DIRECTIONS FOR THIS TASK:
Pick out every line in the rows below that contains the word "Modern", and copy each one in full.

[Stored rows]

▶

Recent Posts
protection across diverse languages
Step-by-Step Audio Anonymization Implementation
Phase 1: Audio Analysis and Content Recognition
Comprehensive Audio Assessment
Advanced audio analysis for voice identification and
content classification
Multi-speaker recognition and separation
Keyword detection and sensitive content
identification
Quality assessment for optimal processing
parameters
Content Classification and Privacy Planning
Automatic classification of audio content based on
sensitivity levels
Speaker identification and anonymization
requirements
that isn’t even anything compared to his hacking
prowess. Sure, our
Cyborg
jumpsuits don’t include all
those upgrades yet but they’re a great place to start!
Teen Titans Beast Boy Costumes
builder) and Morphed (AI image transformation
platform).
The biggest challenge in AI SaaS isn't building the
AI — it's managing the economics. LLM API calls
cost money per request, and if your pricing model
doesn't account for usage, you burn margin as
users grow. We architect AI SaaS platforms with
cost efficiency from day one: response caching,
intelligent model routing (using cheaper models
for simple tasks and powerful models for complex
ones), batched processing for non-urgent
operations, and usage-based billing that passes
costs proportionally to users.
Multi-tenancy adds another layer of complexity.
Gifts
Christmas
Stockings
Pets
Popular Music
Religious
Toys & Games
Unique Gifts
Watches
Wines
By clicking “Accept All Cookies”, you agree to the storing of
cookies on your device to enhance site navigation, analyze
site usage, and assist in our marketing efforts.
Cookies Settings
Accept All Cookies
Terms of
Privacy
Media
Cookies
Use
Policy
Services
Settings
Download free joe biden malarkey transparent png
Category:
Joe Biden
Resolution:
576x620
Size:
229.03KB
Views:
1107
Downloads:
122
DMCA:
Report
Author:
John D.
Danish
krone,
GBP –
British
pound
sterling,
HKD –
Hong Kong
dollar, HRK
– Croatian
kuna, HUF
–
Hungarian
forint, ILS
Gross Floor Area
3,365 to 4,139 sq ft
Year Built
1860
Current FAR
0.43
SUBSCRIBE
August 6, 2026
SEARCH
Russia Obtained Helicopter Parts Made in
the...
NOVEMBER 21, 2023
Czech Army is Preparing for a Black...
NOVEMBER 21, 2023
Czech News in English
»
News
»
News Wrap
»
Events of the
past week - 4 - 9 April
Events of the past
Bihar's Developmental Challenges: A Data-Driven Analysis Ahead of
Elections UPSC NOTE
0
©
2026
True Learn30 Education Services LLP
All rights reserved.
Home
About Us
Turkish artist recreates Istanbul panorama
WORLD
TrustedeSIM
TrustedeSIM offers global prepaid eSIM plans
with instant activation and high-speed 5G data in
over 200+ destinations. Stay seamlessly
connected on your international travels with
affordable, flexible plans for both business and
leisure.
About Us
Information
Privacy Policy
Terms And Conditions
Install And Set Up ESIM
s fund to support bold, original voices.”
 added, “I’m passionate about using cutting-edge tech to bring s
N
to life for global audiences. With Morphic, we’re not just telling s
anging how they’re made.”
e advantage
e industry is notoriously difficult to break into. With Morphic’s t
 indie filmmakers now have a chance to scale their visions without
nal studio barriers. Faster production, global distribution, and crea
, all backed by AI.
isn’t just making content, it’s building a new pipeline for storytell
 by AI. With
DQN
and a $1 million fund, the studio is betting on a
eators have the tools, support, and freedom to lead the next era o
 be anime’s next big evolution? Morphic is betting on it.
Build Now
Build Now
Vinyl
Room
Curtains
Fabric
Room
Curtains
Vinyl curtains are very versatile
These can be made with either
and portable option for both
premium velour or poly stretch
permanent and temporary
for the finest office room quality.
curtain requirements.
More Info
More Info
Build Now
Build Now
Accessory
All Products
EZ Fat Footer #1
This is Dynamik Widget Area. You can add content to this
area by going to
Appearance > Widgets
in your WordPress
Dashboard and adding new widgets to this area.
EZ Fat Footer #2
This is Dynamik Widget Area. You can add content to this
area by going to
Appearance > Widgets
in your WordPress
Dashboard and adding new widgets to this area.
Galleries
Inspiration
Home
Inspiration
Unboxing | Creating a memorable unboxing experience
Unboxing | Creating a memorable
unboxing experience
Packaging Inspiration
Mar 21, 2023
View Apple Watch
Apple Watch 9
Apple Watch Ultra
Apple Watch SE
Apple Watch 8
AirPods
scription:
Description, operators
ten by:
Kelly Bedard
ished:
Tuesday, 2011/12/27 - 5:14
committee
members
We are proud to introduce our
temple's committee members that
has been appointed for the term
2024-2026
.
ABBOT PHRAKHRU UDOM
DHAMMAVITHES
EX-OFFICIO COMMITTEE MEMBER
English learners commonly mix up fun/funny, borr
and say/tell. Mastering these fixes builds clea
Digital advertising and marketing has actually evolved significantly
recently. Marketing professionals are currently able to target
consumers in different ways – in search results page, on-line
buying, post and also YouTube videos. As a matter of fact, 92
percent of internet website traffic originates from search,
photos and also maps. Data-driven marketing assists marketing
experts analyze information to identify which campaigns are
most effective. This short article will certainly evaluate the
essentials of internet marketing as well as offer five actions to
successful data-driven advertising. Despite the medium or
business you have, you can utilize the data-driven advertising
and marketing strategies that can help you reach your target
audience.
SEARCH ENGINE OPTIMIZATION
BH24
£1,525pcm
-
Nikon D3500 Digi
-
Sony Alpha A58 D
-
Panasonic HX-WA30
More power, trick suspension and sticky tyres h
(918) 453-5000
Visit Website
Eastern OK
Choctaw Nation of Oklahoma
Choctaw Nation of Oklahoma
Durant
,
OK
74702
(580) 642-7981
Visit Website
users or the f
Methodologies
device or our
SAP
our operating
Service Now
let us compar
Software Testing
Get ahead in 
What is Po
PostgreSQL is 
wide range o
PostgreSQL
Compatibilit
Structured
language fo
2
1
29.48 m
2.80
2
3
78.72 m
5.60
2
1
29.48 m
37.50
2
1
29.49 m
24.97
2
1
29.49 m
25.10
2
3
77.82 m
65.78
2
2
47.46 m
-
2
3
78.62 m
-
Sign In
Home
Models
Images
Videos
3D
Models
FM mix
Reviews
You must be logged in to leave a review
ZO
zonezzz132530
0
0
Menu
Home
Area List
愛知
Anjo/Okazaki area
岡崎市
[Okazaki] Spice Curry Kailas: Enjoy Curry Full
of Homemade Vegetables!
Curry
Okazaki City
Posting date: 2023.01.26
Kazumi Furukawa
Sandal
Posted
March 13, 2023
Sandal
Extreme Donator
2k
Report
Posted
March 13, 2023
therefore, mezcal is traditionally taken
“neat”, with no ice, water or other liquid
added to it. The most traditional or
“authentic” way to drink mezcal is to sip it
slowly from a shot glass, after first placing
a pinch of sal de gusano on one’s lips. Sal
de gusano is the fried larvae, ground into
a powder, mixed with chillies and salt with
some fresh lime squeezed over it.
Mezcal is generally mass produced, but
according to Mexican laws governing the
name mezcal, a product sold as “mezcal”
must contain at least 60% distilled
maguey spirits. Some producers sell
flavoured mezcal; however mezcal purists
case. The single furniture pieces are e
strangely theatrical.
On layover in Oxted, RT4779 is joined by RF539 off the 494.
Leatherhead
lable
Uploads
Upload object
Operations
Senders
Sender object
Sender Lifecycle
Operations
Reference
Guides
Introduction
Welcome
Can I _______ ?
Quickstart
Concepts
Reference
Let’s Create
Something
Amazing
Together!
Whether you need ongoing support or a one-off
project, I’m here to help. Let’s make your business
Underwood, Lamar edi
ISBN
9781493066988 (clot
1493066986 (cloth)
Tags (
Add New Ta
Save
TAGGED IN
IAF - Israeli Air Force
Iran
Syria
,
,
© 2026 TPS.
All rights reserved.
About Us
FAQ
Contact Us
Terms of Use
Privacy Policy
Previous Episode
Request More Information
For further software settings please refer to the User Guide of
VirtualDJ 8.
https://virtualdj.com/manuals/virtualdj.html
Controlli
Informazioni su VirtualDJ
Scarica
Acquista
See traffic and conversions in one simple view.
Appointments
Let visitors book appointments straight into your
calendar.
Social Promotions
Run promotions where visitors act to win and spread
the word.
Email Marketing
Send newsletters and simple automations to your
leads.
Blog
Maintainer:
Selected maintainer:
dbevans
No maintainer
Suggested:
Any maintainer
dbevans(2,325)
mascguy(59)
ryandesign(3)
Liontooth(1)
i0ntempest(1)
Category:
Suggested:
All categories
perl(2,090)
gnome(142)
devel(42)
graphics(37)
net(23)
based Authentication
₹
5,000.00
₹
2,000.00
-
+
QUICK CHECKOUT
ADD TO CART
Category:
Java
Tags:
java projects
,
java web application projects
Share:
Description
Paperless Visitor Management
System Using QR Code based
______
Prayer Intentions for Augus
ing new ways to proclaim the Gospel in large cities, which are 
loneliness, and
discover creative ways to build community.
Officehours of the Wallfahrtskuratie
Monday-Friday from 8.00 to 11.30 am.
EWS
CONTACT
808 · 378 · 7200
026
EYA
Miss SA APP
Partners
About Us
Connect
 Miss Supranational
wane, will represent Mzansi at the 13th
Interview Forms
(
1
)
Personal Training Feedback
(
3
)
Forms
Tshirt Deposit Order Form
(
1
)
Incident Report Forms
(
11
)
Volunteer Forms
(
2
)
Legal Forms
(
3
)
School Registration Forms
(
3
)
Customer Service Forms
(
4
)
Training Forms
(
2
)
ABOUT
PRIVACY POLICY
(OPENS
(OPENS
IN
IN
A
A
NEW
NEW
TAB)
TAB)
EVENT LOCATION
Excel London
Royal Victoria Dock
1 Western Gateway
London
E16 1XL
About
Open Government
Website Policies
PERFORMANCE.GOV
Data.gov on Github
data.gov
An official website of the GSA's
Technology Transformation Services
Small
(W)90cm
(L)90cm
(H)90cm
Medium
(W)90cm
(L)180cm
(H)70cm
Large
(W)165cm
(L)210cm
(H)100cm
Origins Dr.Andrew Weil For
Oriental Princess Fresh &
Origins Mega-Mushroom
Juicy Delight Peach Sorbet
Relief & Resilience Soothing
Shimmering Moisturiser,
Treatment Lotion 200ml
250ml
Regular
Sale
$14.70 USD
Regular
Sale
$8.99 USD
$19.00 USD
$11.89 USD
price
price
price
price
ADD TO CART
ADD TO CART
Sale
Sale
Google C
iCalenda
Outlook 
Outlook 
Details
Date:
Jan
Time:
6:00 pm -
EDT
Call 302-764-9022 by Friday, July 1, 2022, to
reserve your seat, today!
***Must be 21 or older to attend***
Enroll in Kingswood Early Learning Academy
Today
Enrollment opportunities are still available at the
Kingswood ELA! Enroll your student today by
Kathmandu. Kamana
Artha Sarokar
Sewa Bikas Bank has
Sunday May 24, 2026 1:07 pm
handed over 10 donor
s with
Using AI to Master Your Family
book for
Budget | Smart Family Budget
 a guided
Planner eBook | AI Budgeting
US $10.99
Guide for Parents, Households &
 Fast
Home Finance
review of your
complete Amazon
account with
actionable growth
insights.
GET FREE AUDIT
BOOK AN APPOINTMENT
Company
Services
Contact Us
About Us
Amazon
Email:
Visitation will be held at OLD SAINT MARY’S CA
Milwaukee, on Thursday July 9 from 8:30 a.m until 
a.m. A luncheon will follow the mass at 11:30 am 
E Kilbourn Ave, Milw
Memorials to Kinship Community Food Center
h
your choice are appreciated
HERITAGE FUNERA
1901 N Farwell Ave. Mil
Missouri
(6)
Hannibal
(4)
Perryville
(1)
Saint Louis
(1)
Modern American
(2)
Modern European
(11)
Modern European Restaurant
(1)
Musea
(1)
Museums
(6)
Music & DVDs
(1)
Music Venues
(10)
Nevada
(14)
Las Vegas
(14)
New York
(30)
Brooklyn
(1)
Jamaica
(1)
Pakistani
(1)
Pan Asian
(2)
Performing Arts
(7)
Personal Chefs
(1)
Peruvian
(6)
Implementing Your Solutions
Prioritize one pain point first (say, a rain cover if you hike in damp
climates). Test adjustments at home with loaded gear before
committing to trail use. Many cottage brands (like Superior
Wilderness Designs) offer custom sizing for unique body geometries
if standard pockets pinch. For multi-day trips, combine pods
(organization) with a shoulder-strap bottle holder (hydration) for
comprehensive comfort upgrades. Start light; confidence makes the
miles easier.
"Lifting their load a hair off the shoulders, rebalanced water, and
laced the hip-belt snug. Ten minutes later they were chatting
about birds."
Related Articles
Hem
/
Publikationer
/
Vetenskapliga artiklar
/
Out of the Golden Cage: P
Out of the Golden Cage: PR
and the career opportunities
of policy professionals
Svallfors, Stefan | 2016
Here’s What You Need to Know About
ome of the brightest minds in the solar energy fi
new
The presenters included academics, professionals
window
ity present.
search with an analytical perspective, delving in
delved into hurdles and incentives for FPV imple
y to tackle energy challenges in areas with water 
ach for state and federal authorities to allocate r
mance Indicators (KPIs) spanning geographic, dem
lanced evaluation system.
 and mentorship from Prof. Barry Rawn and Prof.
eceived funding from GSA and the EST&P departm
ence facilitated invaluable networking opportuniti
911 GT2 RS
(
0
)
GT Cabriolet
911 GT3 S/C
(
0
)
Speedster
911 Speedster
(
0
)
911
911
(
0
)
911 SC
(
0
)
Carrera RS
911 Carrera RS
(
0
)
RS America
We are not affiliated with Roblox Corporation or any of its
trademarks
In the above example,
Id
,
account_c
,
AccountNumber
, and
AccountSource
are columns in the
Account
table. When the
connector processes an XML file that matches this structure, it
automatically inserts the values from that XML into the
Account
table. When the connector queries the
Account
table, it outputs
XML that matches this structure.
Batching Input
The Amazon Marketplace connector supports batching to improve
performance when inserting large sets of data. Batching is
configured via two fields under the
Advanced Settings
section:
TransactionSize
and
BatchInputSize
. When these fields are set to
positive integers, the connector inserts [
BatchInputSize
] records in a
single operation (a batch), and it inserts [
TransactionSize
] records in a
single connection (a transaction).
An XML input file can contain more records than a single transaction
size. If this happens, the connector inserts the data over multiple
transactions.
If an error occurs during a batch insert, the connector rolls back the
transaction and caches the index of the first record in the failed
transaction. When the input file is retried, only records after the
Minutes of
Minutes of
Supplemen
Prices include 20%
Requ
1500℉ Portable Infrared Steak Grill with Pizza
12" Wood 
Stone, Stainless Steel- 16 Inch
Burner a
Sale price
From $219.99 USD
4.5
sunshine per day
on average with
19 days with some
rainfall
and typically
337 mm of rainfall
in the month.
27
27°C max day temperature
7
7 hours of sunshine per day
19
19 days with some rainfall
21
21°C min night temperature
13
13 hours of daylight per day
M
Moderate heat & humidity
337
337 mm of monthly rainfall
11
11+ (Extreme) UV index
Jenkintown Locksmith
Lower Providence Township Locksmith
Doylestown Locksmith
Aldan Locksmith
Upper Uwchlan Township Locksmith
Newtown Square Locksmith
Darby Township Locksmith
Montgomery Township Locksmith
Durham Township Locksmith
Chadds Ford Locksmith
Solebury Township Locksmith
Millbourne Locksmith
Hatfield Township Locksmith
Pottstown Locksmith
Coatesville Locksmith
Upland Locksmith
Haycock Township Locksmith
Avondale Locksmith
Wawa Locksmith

◀

TASK ANSWER:
Modern American
Modern European
Modern European Restaurant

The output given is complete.